Les Eglises réformées neuchâteloise et vaudoise suspendent une pasteure
«Nous avons envie de montrer que nous osons traiter les cas et aller jusqu’au bout de la procédure», affirme Yves Bourquin, président du Conseil synodal (exécutif) de l’Eglise réformée neuchâteloise (EREN).
Ce mercredi 8 avril, l’exécutif a informé par écrit l’ensemble de ses employés de l’interdiction temporaire de travail concernant l’une de ses anciennes ministres. Même si elle n’est plus actuellement employée par l’EREN, elle y a été agrégée, c’est-à-dire intégrée au corps pastoral neuchâtelois. Elle pourrait donc y exercer occasionnellement son ministère.

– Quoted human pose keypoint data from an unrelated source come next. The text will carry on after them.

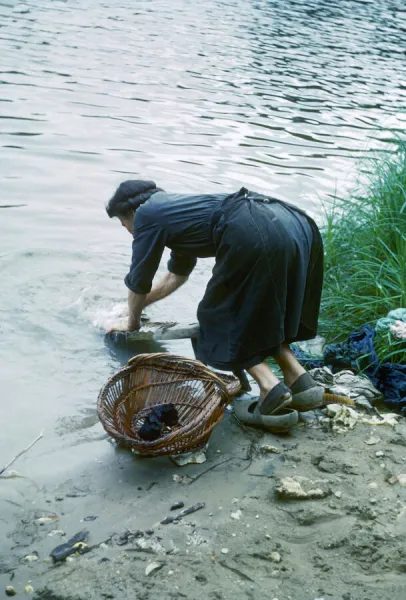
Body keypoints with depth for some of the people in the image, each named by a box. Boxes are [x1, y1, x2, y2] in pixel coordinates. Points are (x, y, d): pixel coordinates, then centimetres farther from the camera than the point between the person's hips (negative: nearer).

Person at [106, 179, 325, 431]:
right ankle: (300, 380, 12)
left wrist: (133, 319, 39)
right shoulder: (177, 207, 39)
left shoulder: (146, 214, 15)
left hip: (256, 237, -9)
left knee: (223, 319, 8)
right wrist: (140, 303, 61)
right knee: (262, 315, 24)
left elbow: (139, 283, 20)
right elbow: (176, 276, 52)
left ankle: (272, 389, -5)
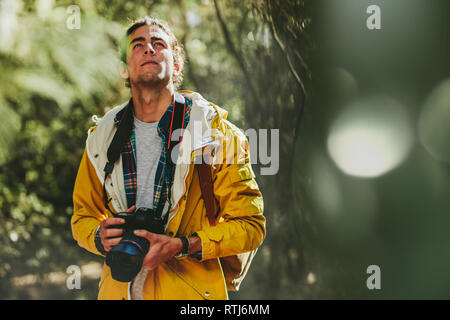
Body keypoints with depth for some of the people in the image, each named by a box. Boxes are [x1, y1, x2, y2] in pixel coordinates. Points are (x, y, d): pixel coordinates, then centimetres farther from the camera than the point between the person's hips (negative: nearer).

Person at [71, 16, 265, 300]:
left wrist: (181, 247, -19)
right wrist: (100, 237, -7)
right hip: (119, 291, 3)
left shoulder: (218, 134, -4)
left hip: (193, 292, -3)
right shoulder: (103, 137, 7)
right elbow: (83, 218, 16)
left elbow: (250, 225, -6)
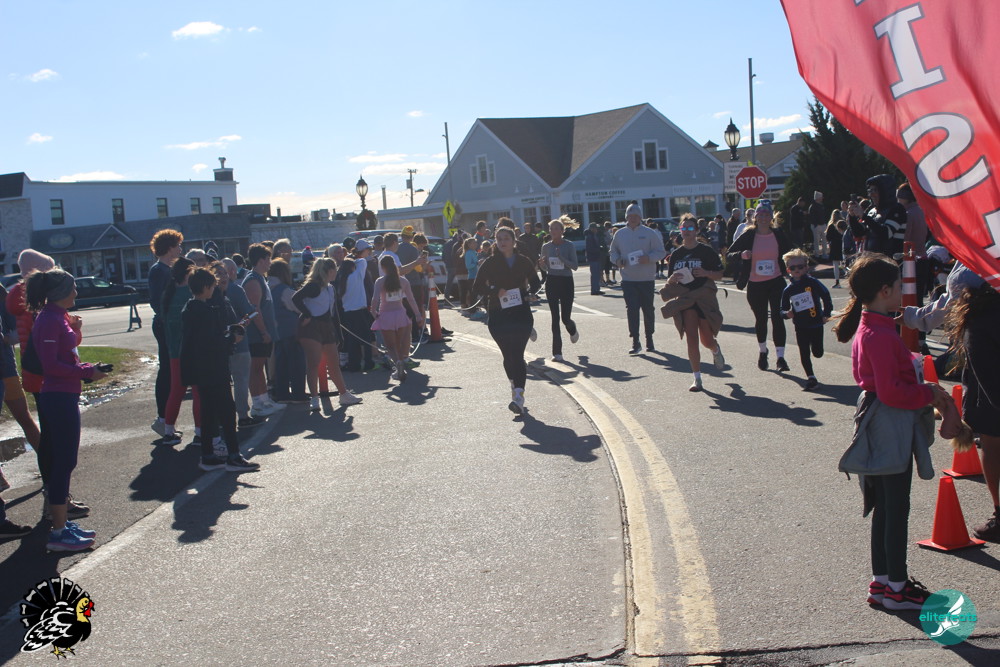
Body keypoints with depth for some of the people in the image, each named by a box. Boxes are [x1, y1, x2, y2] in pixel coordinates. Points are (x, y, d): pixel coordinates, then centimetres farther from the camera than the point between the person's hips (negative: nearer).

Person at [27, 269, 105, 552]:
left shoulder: (57, 317, 14)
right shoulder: (50, 320, -15)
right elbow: (51, 365, -21)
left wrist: (74, 330, 5)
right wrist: (87, 372, -16)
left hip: (64, 396, 10)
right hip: (59, 398, -10)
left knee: (61, 462, 15)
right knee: (63, 463, -6)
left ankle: (62, 523, 24)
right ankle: (58, 533, -1)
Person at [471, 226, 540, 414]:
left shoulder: (523, 262, 5)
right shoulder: (490, 263, 1)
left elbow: (535, 283, 17)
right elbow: (477, 288, 1)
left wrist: (527, 293, -4)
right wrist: (495, 291, -16)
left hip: (521, 314, 0)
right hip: (498, 316, 1)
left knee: (517, 355, -11)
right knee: (509, 355, 6)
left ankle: (518, 396, -19)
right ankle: (516, 387, 29)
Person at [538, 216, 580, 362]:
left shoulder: (569, 246, -6)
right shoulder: (546, 247, 4)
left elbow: (574, 266, -11)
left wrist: (561, 257, -24)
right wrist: (541, 263, -9)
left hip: (566, 282, -2)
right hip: (551, 282, 2)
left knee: (565, 317, -1)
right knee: (555, 317, -2)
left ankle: (573, 330, 39)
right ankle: (557, 352, 1)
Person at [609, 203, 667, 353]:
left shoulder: (650, 233, -1)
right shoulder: (620, 234, 7)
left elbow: (661, 252, -1)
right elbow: (613, 251, 19)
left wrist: (649, 258, -18)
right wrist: (617, 260, -3)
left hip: (646, 279, -1)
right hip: (628, 279, 1)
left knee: (648, 310, 8)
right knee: (631, 310, -7)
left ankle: (649, 340, 23)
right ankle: (635, 342, -3)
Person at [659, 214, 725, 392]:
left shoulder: (706, 251, -2)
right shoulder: (676, 254, 7)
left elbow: (719, 275, 0)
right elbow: (669, 280, 11)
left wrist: (705, 273, -19)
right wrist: (672, 279, -12)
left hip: (705, 299, -2)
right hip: (684, 300, 2)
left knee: (706, 340, 1)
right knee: (692, 339, -4)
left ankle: (716, 350, 40)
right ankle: (697, 378, 3)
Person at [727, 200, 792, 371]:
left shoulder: (778, 235, 1)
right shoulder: (749, 236, -4)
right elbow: (729, 255, -4)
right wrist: (741, 255, -23)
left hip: (776, 282, 0)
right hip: (755, 285, 0)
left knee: (777, 318, -8)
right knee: (761, 319, 12)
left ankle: (780, 357, -7)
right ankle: (763, 352, 36)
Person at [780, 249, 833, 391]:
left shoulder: (812, 283, -6)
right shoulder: (788, 290, 3)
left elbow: (826, 296, -1)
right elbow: (783, 309, 7)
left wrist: (826, 314, -5)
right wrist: (787, 313, -15)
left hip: (816, 324, -2)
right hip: (800, 327, 2)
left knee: (817, 353, 1)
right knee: (804, 353, 1)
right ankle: (811, 378, 10)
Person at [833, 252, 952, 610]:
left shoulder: (867, 328, 10)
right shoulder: (880, 335, -22)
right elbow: (891, 392, -23)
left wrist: (925, 389, 6)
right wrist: (929, 394, -10)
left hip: (881, 427, 10)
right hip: (891, 427, -10)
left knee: (885, 506, 16)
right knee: (897, 508, 1)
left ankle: (881, 581, 25)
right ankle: (897, 587, 11)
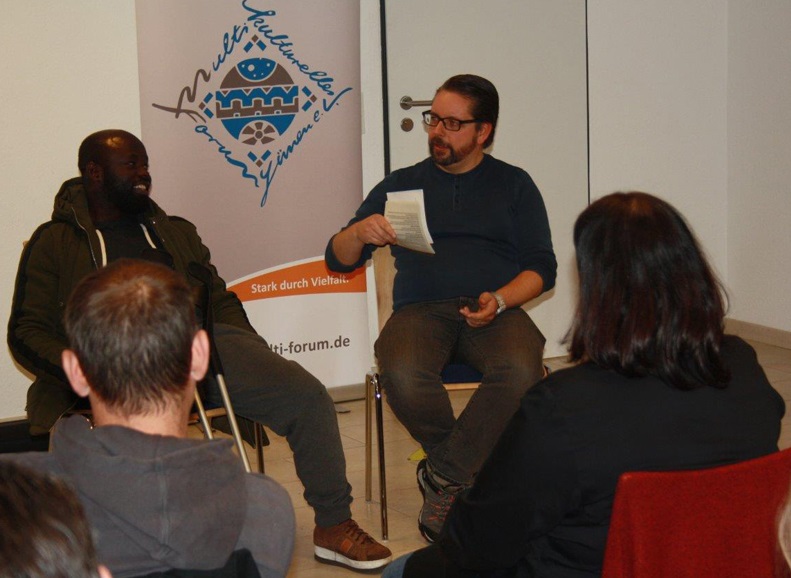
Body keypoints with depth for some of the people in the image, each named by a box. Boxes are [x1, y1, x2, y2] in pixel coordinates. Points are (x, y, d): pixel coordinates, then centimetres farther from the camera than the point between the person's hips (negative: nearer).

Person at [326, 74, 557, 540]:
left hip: (495, 313, 0)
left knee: (520, 370, -36)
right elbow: (338, 261, 15)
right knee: (402, 374, -35)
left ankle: (445, 478, -18)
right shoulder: (402, 184, 19)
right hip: (420, 309, 1)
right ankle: (463, 472, -9)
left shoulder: (514, 184, 17)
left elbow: (542, 268, 9)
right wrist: (360, 231, -9)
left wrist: (499, 300, -12)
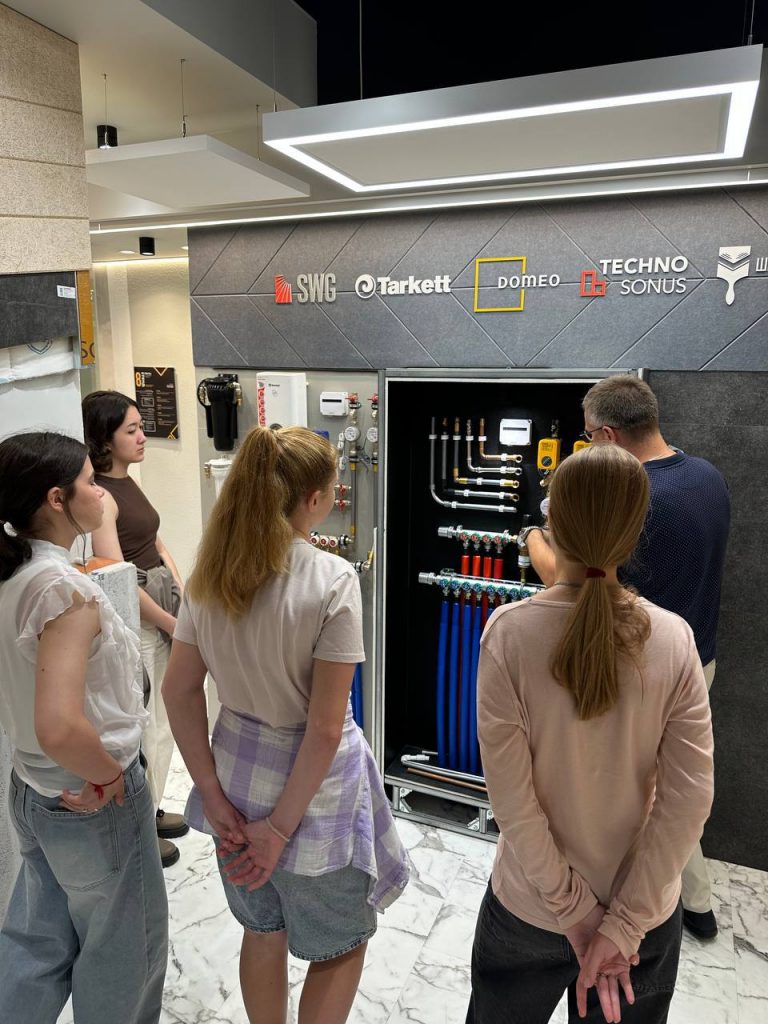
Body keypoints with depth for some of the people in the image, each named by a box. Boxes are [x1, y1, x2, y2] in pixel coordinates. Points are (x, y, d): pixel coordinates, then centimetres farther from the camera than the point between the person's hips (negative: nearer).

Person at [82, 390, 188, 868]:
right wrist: (173, 624, -12)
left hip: (163, 606, 9)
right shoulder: (101, 495, -18)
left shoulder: (130, 483, 9)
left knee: (164, 718, 19)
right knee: (143, 725, 2)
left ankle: (152, 808, 37)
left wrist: (186, 598, 3)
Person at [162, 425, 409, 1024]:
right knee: (342, 945, 23)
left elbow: (179, 689, -3)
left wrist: (212, 792, 1)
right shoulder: (332, 580, -25)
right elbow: (325, 728, -25)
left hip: (239, 777, 6)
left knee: (261, 930, 30)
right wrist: (281, 826, -13)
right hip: (309, 789, -5)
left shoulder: (213, 569, -8)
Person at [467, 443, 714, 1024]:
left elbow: (511, 797, -19)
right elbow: (690, 798, -15)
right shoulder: (674, 638, -15)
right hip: (649, 913, 2)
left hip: (528, 911, -1)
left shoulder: (510, 631, -21)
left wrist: (574, 910, -8)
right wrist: (623, 926, -10)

Privée d’activités pastorales
Cette suspension porte sur toutes les activités pastorales qu’elles soient rémunérées ou bénévoles. Cela concerne donc tant les cultes, que les services funèbres, les mariages, le catéchisme et autres accompagnements spirituels. Les pompes funèbres ont également été averties de la décision, de même que les communautés de Montmirail et de Grandchamp dans lesquelles les ministres de l'EREN sont amenés à travailler.

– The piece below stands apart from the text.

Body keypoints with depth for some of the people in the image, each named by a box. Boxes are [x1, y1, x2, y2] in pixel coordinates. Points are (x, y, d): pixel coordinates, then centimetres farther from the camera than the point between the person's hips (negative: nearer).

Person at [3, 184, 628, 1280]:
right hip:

Cette procédure découle d’un témoignage recueilli par l’antenne de «signalement d’abus» dans l'Eglise neuchâteloise. «A mon sens, on peut parler d’abus psychiques, physiques, financiers et spirituels», détaille Clémentine Miéville, en charge de cette antenne. Et selon nos informations, une procédure pénale est également en cours. Néanmoins, à ce jour, la pasteure reste présumée innocente.

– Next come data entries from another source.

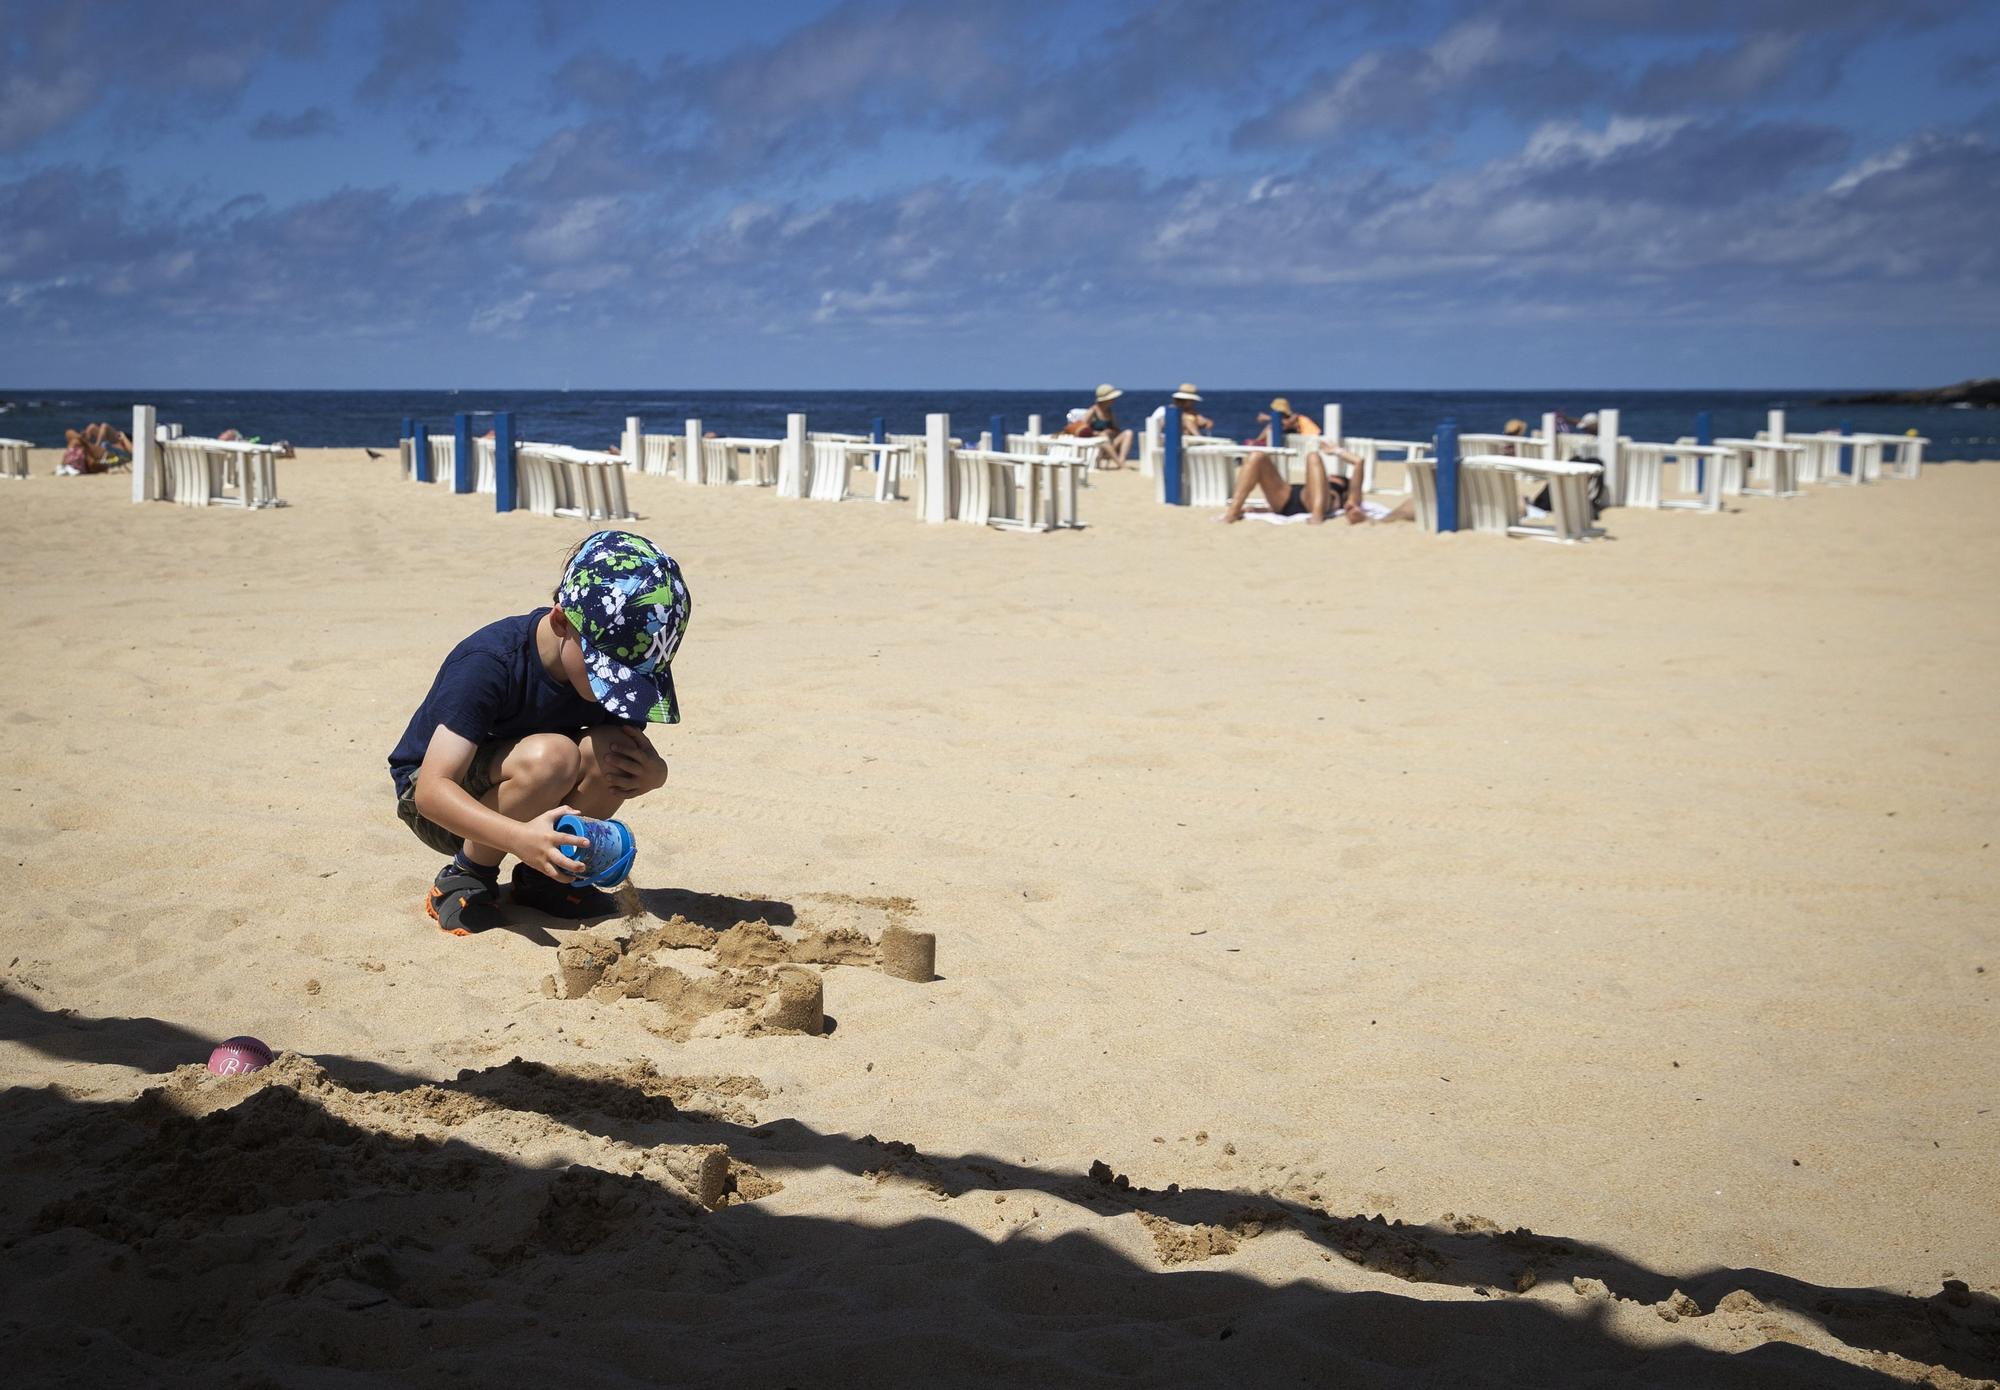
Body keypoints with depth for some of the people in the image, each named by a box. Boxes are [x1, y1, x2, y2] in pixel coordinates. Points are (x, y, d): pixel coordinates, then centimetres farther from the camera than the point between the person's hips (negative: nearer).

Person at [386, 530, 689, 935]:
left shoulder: (620, 664, -14)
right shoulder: (489, 664, -32)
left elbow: (625, 771, -1)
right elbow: (433, 789, -38)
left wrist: (653, 773, -28)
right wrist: (520, 837, -55)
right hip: (443, 804, -5)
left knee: (611, 752, -25)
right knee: (550, 756, -35)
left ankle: (544, 878, -2)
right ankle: (467, 879, -11)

Les raisons de la suspension
Mi-février, le Conseil synodal est averti – ce qui n’est pas automatique - de ce signalement. Face à la situation et selon le Règlement général de l'EREN, l’exécutif met en place une commission d’enquête interne. Les investigations concluent à «des manquements déontologiques qui portent le discrédit sur la dignité pastorale», explique Yves Bourquin.
Le Conseil synodal envisage même la destitution de la ministre, soit de lui retirer définitivement son agrégation. Une proposition qui doit être soumise à la commission de consécration et sur laquelle seul le synode (organe délibérant) peut trancher.
Employée de l'Eglise vaudoise
Aujourd’hui, la ministre est employée de l’Eglise réformée du canton de Vaud (EERV) qui prend elle aussi des mesures. «Nous avons suspendu cette personne», annonce le conseiller synodal Vincent Guyaz. «Et ceci pour deux raisons: une procédure pénale est en cours et des témoignages révèlent des écarts majeurs avec la profession pastorale. » Une décision qui fait suite à des investigations de plusieurs mois, menées indépendamment de celles de l’Eglise neuchâteloise. Le conseiller synodal vaudois ajoute aussi que l’exécutif a saisi la commission de traitement des litiges, en vue d’un licenciement.